--- MATERIAL TO PROCESS ---
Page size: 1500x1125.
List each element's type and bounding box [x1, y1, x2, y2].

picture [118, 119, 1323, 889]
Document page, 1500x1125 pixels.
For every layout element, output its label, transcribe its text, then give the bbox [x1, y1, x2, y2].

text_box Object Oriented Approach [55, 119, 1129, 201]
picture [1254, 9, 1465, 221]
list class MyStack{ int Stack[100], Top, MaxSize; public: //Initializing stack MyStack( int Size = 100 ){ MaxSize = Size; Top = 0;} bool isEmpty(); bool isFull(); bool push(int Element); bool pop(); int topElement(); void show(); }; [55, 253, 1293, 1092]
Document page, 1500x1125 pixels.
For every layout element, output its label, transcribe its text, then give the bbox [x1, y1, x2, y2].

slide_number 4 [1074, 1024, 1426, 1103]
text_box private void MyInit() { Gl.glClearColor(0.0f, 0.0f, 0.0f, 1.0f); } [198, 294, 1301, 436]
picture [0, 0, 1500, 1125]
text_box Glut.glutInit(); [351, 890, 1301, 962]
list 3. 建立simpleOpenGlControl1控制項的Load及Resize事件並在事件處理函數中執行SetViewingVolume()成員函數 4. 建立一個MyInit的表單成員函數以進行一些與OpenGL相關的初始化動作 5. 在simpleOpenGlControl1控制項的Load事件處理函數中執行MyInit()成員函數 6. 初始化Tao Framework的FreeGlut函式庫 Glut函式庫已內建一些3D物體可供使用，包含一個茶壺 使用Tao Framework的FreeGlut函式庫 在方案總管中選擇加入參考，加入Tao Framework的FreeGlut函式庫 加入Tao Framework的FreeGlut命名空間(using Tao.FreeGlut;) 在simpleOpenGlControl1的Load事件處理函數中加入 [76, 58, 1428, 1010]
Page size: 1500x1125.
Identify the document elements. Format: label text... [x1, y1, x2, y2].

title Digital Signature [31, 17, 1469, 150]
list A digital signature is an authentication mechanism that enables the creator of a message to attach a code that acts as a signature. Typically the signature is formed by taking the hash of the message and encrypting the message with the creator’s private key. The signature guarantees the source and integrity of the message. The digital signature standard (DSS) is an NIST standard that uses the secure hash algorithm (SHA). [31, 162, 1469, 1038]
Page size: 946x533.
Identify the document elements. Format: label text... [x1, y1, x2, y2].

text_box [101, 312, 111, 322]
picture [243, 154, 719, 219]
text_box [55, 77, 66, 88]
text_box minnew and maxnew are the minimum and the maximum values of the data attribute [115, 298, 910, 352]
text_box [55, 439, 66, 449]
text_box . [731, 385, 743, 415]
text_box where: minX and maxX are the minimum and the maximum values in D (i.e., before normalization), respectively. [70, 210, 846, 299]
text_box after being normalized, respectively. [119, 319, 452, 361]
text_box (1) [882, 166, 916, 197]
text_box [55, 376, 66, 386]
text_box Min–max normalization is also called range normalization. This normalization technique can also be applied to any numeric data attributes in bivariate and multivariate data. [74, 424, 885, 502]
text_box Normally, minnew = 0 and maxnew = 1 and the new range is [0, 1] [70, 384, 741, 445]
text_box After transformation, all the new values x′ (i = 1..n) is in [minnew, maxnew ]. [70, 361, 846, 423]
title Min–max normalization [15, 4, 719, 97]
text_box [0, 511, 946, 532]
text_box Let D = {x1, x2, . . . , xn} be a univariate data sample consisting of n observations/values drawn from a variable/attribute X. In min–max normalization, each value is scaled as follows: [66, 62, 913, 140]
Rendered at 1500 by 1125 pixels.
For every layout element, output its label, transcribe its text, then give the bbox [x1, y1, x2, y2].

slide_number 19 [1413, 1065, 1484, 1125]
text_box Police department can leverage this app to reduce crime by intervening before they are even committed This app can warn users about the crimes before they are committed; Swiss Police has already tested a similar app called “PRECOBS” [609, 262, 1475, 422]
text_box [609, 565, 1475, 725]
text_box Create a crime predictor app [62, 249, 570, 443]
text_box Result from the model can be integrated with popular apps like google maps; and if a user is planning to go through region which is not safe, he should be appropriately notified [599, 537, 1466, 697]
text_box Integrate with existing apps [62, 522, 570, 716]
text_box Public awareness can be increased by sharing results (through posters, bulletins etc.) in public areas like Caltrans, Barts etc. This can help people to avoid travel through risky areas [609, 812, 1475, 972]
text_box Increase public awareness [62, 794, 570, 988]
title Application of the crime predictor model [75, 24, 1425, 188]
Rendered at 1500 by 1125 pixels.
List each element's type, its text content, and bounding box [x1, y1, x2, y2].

--- PROBLEM DESCRIPTION ---
Copy every line of the records above exactly.

--- EXERCISE RESPONSE ---
Page size: 1500x1125.
List each element's type and bounding box [x1, y1, x2, y2].

picture [118, 119, 1323, 889]
Document page, 1500x1125 pixels.
For every layout element, output its label, transcribe its text, then give the bbox [x1, y1, x2, y2].

text_box Object Oriented Approach [55, 119, 1129, 201]
picture [1254, 9, 1465, 221]
list class MyStack{ int Stack[100], Top, MaxSize; public: //Initializing stack MyStack( int Size = 100 ){ MaxSize = Size; Top = 0;} bool isEmpty(); bool isFull(); bool push(int Element); bool pop(); int topElement(); void show(); }; [55, 253, 1293, 1092]
Document page, 1500x1125 pixels.
For every layout element, output its label, transcribe its text, then give the bbox [x1, y1, x2, y2].

slide_number 4 [1074, 1024, 1426, 1103]
text_box private void MyInit() { Gl.glClearColor(0.0f, 0.0f, 0.0f, 1.0f); } [198, 294, 1301, 436]
picture [0, 0, 1500, 1125]
text_box Glut.glutInit(); [351, 890, 1301, 962]
list 3. 建立simpleOpenGlControl1控制項的Load及Resize事件並在事件處理函數中執行SetViewingVolume()成員函數 4. 建立一個MyInit的表單成員函數以進行一些與OpenGL相關的初始化動作 5. 在simpleOpenGlControl1控制項的Load事件處理函數中執行MyInit()成員函數 6. 初始化Tao Framework的FreeGlut函式庫 Glut函式庫已內建一些3D物體可供使用，包含一個茶壺 使用Tao Framework的FreeGlut函式庫 在方案總管中選擇加入參考，加入Tao Framework的FreeGlut函式庫 加入Tao Framework的FreeGlut命名空間(using Tao.FreeGlut;) 在simpleOpenGlControl1的Load事件處理函數中加入 [76, 58, 1428, 1010]
Page size: 1500x1125.
Identify the document elements. Format: label text... [x1, y1, x2, y2].

title Digital Signature [31, 17, 1469, 150]
list A digital signature is an authentication mechanism that enables the creator of a message to attach a code that acts as a signature. Typically the signature is formed by taking the hash of the message and encrypting the message with the creator’s private key. The signature guarantees the source and integrity of the message. The digital signature standard (DSS) is an NIST standard that uses the secure hash algorithm (SHA). [31, 162, 1469, 1038]
Page size: 946x533.
Identify the document elements. Format: label text... [x1, y1, x2, y2].

text_box [101, 312, 111, 322]
picture [243, 154, 719, 219]
text_box [55, 77, 66, 88]
text_box minnew and maxnew are the minimum and the maximum values of the data attribute [115, 298, 910, 352]
text_box [55, 439, 66, 449]
text_box . [731, 385, 743, 415]
text_box where: minX and maxX are the minimum and the maximum values in D (i.e., before normalization), respectively. [70, 210, 846, 299]
text_box after being normalized, respectively. [119, 319, 452, 361]
text_box (1) [882, 166, 916, 197]
text_box [55, 376, 66, 386]
text_box Min–max normalization is also called range normalization. This normalization technique can also be applied to any numeric data attributes in bivariate and multivariate data. [74, 424, 885, 502]
text_box Normally, minnew = 0 and maxnew = 1 and the new range is [0, 1] [70, 384, 741, 445]
text_box After transformation, all the new values x′ (i = 1..n) is in [minnew, maxnew ]. [70, 361, 846, 423]
title Min–max normalization [15, 4, 719, 97]
text_box [0, 511, 946, 532]
text_box Let D = {x1, x2, . . . , xn} be a univariate data sample consisting of n observations/values drawn from a variable/attribute X. In min–max normalization, each value is scaled as follows: [66, 62, 913, 140]
Rendered at 1500 by 1125 pixels.
For every layout element, output its label, transcribe its text, then give the bbox [x1, y1, x2, y2].

slide_number 19 [1413, 1065, 1484, 1125]
text_box Police department can leverage this app to reduce crime by intervening before they are even committed This app can warn users about the crimes before they are committed; Swiss Police has already tested a similar app called “PRECOBS” [609, 262, 1475, 422]
text_box [609, 565, 1475, 725]
text_box Create a crime predictor app [62, 249, 570, 443]
text_box Result from the model can be integrated with popular apps like google maps; and if a user is planning to go through region which is not safe, he should be appropriately notified [599, 537, 1466, 697]
text_box Integrate with existing apps [62, 522, 570, 716]
text_box Public awareness can be increased by sharing results (through posters, bulletins etc.) in public areas like Caltrans, Barts etc. This can help people to avoid travel through risky areas [609, 812, 1475, 972]
text_box Increase public awareness [62, 794, 570, 988]
title Application of the crime predictor model [75, 24, 1425, 188]
Rendered at 1500 by 1125 pixels.
List each element's type, its text content, and bounding box [x1, y1, x2, y2].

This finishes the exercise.